Her knowledge of Auburn and its refugee and migrant communities – and their needs and concerns – is vast.
“We all have that commonality, which is that our communities have a refugee background,” she explains.
“There’s really nowhere else [like] Auburn, with all the communities, all the stresses.”
Alongside her work at Family and Community Services (FACs), Fatma organises cultural events, parties and workshops – to explore African culture and identity in Australia.
She is the founder of the Africultures Festival, which has grown since 2009 to become the largest celebration of its type in Australia.
The main goal, she explains, is catering for the African youths living in Australia who come from refugee and migrant backgrounds – something she identifies with deeply.
Fatma’s parents and grandparents fled Somalia when the war began and sought asylum in the Kenyan capital Nairobi, where she was born.
“Through my grandparents and my father… there was this strong connection,” she says of identifying as both Somali and Kenyan.
“Swahili was the common language, but… we had the English system in school, so you had to learn about Shakespeare. I can tell you, [as] an African reading Shakespeare, you think ‘what the hell is all this about?’.
“I was lucky there was this strong bi-cultural understanding of who you are – that I was born in Kenya, but I was a Somali woman.

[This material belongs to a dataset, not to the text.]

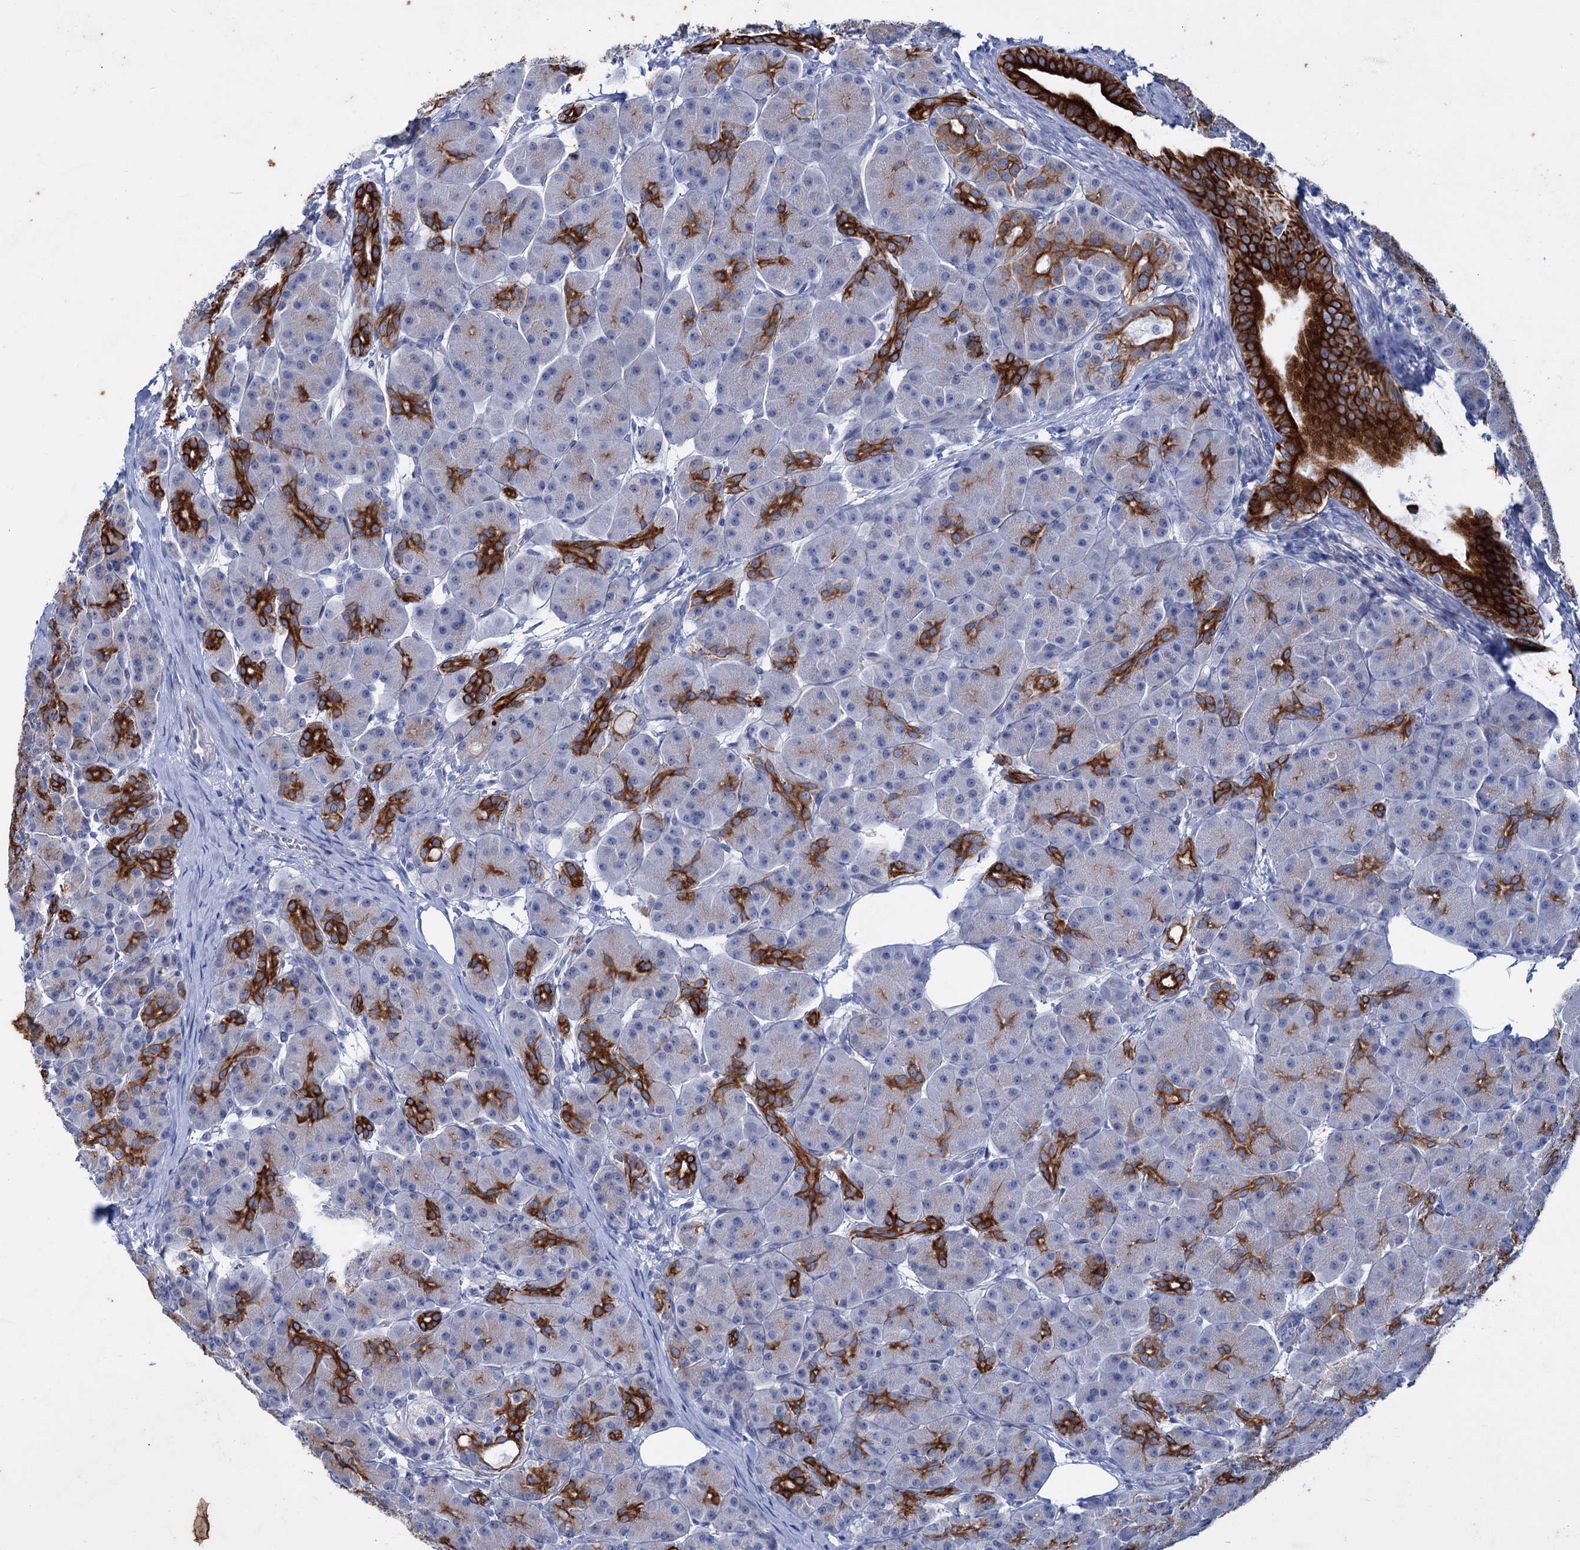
{"staining": {"intensity": "strong", "quantity": "25%-75%", "location": "cytoplasmic/membranous"}, "tissue": "pancreas", "cell_type": "Exocrine glandular cells", "image_type": "normal", "snomed": [{"axis": "morphology", "description": "Normal tissue, NOS"}, {"axis": "topography", "description": "Pancreas"}], "caption": "Immunohistochemical staining of benign human pancreas displays 25%-75% levels of strong cytoplasmic/membranous protein positivity in about 25%-75% of exocrine glandular cells.", "gene": "FAAP20", "patient": {"sex": "male", "age": 63}}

Now I’ve been in Australia more than I’ve been in any other country [and, personally,] I don’t have any problem with the three cultures.”

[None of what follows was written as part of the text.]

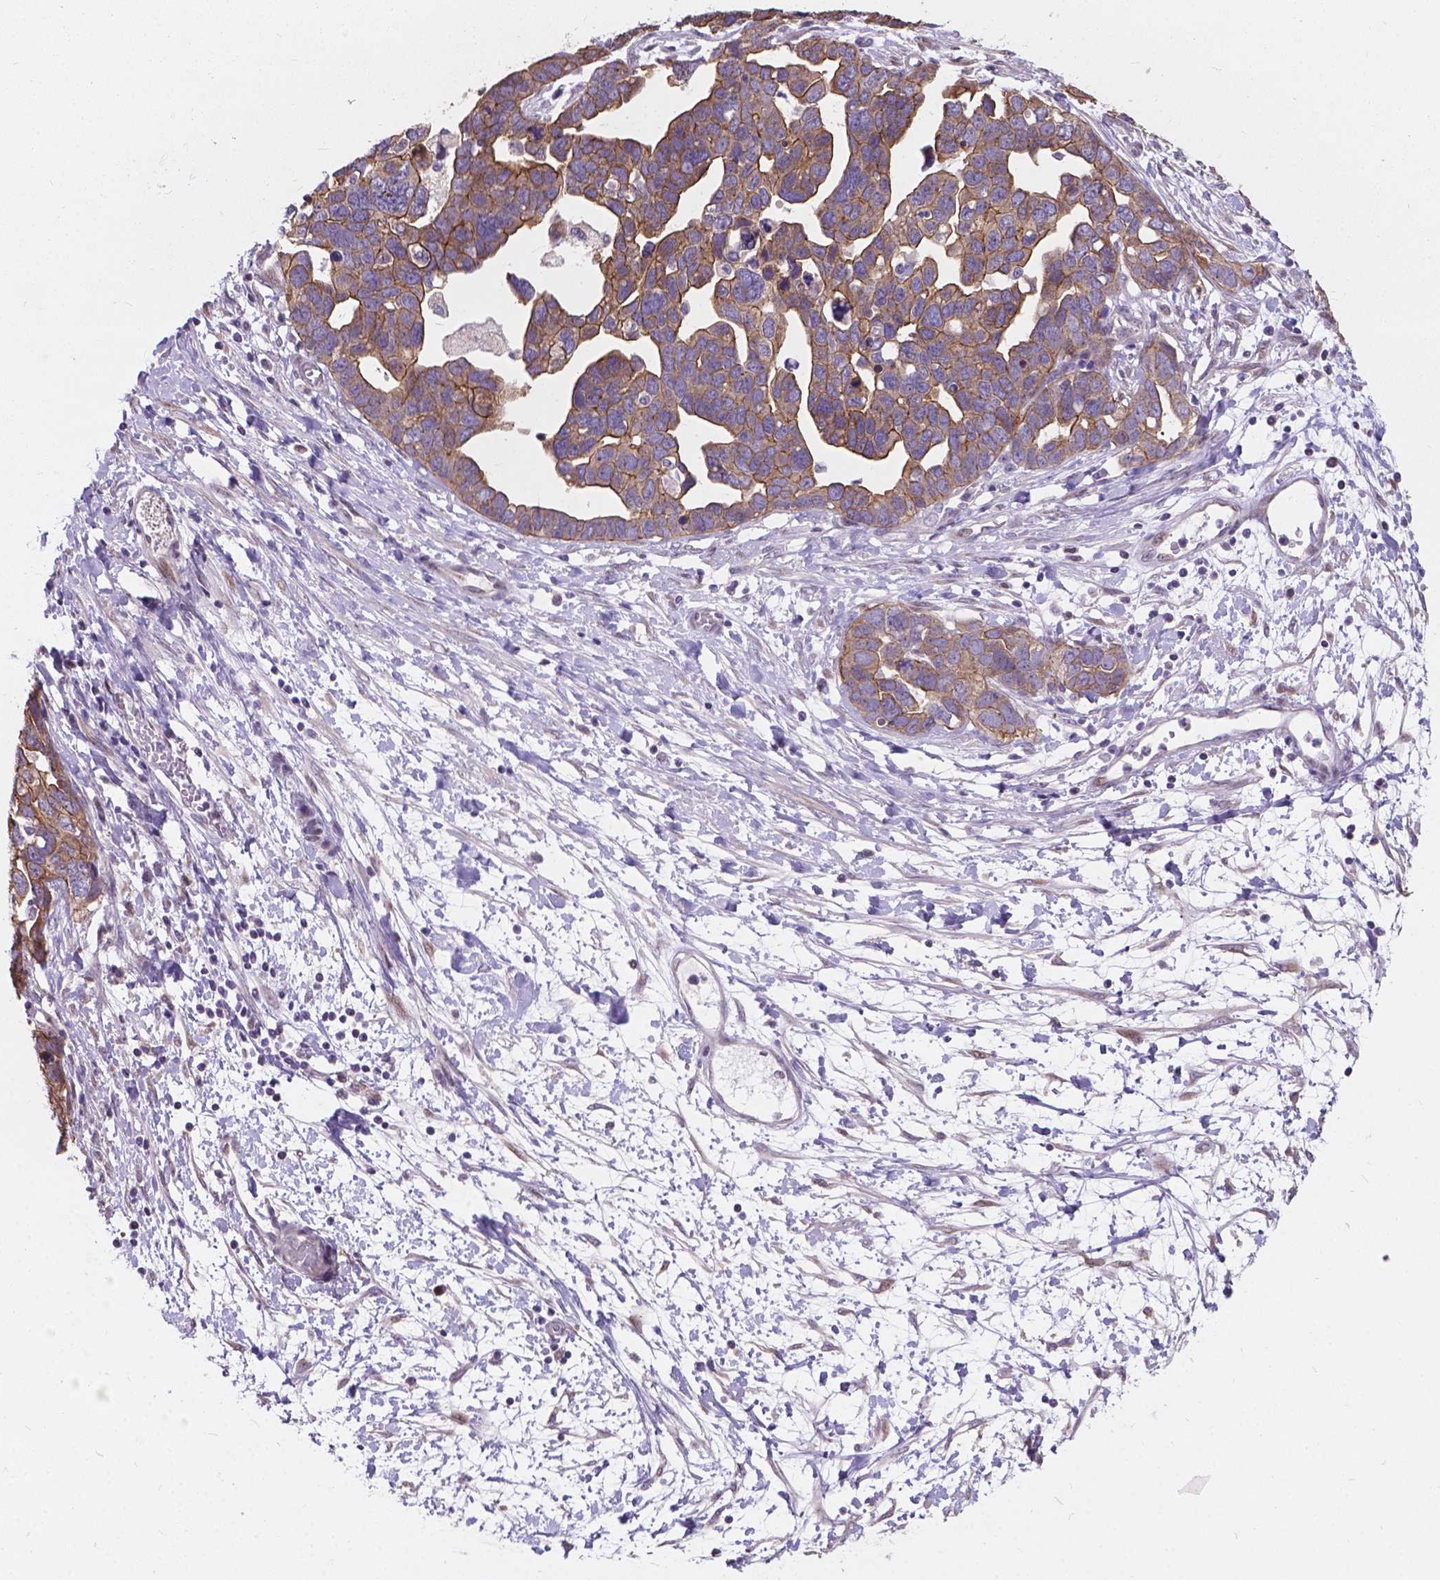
{"staining": {"intensity": "moderate", "quantity": "25%-75%", "location": "cytoplasmic/membranous"}, "tissue": "ovarian cancer", "cell_type": "Tumor cells", "image_type": "cancer", "snomed": [{"axis": "morphology", "description": "Cystadenocarcinoma, serous, NOS"}, {"axis": "topography", "description": "Ovary"}], "caption": "Protein staining of serous cystadenocarcinoma (ovarian) tissue reveals moderate cytoplasmic/membranous positivity in about 25%-75% of tumor cells. The protein of interest is shown in brown color, while the nuclei are stained blue.", "gene": "MYH14", "patient": {"sex": "female", "age": 54}}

But that’s not the case for most young migrants.
“The next generation is still caught [up in] being a migrant or born here… just caught in that cultural disconnect.”
“You’ve got somebody who comes from home wearing her hijab and everything, a ‘nice Somali girl’, and then she’ll go to the Central Auburn toilets and… put on her ‘western gear’ – put on [fake] eyelashes and make-up and then go and meet her other friends.”
Fatma says it isn’t just a cultural disconnect that leaves young people feeling stranded in Australia, but also negative media attention.
Bruce Mutsvairo is an Associate Professor of Journalism at UTS who specialises in afro-centric media. He’s saddened by the media’s depiction of Sudanese immigrants as violent and crime oriented.
“It’s terrible because what those young people need are flag-bearers within their own community,” he says. “If their whole community is getting bashed in the media and there is no one luminary, or someone doing great things, it doesn’t motivate you as a young kid.”
Fatma shares his concerns.
“It would be good to see some young people go and learn how to do media, so they can support their community in return. But nobody’s interested.
“A lot of the parents want their kids to be doctors, but not every kid can be a doctor – so how do we navigate this and say that there are other occupations out there that you can be successful in?”
Saada Abdikareem helps Fatma run community events and host programs for local youths – like the cooking class.
The two first met at the Villawood Detention Centre.
“I’ve known Fatma since 1995 when I came [to Australia] as an asylum-seeker,” she says. “She visited me [at Villawood] and since then we became very close friends.
“She has determination… she never gives up. But she’s very shy, she hates public speaking.
“So, for the first few years [people] would shake my hand and say ‘Oh, it’s Fatma! Fatma!’ and I’m thinking ‘[no,] I’m Saada’.
“All these years, until recently, she would just show her face and then run away. She comes from that culture where you don’t show off. All she does is do things to her best.”
When asked what drives her, Fatma says softly but confidently: “I suppose my main drive is my mum. In her time, where I come from, there was no such job as ‘being a community worker’, but she had a soup kitchen and distributed food every lunchtime to the needy .
“I used to be a helper and I think my idea of people being helped or somebody needing help, stemmed from [then].
“If you see something not right, somebody struggling, and you don’t help, then who will… ? For me, it’s just a natural obligation.”